The caucus said: “The COVID-19 pandemic has certainly taken our country on the emergency course, unexpected and unanticipated at the beginning of the year that strategic legal, policy and legislative responses have dovetailed into measures directed at curtailing or halting the pandemic.
“As members of the PDP Caucus of the House of Representatives, we have consistently called, and we still continue to call, for measured responses that take the poor economic conditions of Nigerians, the rights of citizens, the scaling up of the medicare framework, into account in the management of the COVID-19 pandemic.
“While many governors have stepped away from what Prof Wole Soyinka rightly described this week as an attempt to halt the spread of the pandemic virus by constitutional piracy, we note that the absence of a structured federal response, based on the dictates of the law, may have led them to ramp up measures outside the remit of their constitutional powers.
“The rule of law has now prevailed, and it is in this light we welcome some of the measures outlined in the President’s belated broadcast and in the Regulation (COVID-19 Regulation 2020) made pursuant to Sections 2, 3 and 4 of the Quarantine Act; though the presidential broadcast and Regulation took a long time coming. Well, better late than never. While we find the measures largely satisfying, it is our considered view that the palliative measures outlined in the presidential broadcast and regulation are not far-reaching enough, while some are completely inapplicable.
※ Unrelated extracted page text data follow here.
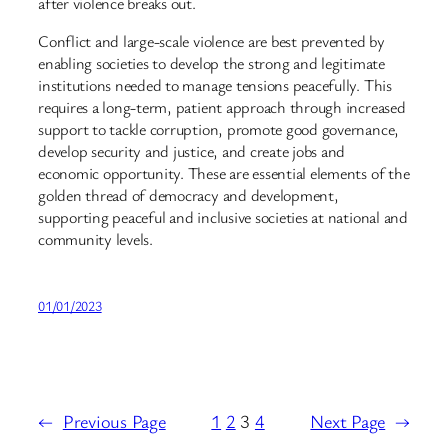
after violence breaks out.
Conflict and large-scale violence are best prevented by
enabling societies to develop the strong and legitimate
institutions needed to manage tensions peacefully. This
requires a long-term, patient approach through increased
support to tackle corruption, promote good governance,
develop security and justice, and create jobs and
economic opportunity. These are essential elements of the
golden thread of democracy and development,
supporting peaceful and inclusive societies at national and
community levels.
01/01/2023
←
Previous Page
1
2
3
4
Next Page
→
“Experiences through history have shown that citizens’ rights to movement are often heavily implicated when measures directed at halting the spread of contagious diseases and restoring public safety do not address the food question behind the curtains, worsening food security conditions.
“During the Ebola outbreak a few years ago, citizens of Liberia, Guinea and Sierra Leone openly defied the restrictions that were imposed on movement to limit the transmission of the disease, after staying indoors for a few days in hunger. We must learn quickly from these experiences by ensuring that immediate measures on food security are ramped up.
“One way of doing this is to open up our national food and grain reserves across the country and distribute food to the poorest of the poor in our country at the Local government level. The President should as a matter of utmost urgency issue an Executive Order, pursuant to his powers preserved by Section 5 of the Constitution 1999, directing the Minister of Humanitarian Affairs, National Food Reserve Agency and National Emergency Management Authority to release and manage the distribution of food in our national reserves.
“The Executive Order must set out clear consequences for breach, particularly as they relate to public officials who seize on the times to make brisk businesses and gains from the miseries of the people.
“Other measures such as food prices control should be ramped up; though specific, targeted and temporary legislation on food prices control will be needed for enforcement. This is where the National Assembly comes in – by establishing a framework of teleconferencing and social media communication, where the current lockdown and the medical advisories that bar public gatherings make it impossible for the reconvening of the National Assembly, to deliberate and pass such bills, as the Food Prices Control, COVID-19 Containment, Emergency and Disaster Management, into law.”
Also commending the Speaker of the House, Hon Femi Gbajabiamila and the House for the timely passage of an emergency bill to provide palliatives and the donation of members’ of March and April, 2020 salaries to fight the disease, the opposition lawmakers, however, asked that their deductions be transferred directly to their constituencies, saying they had no confidence in the sharing formula of the government.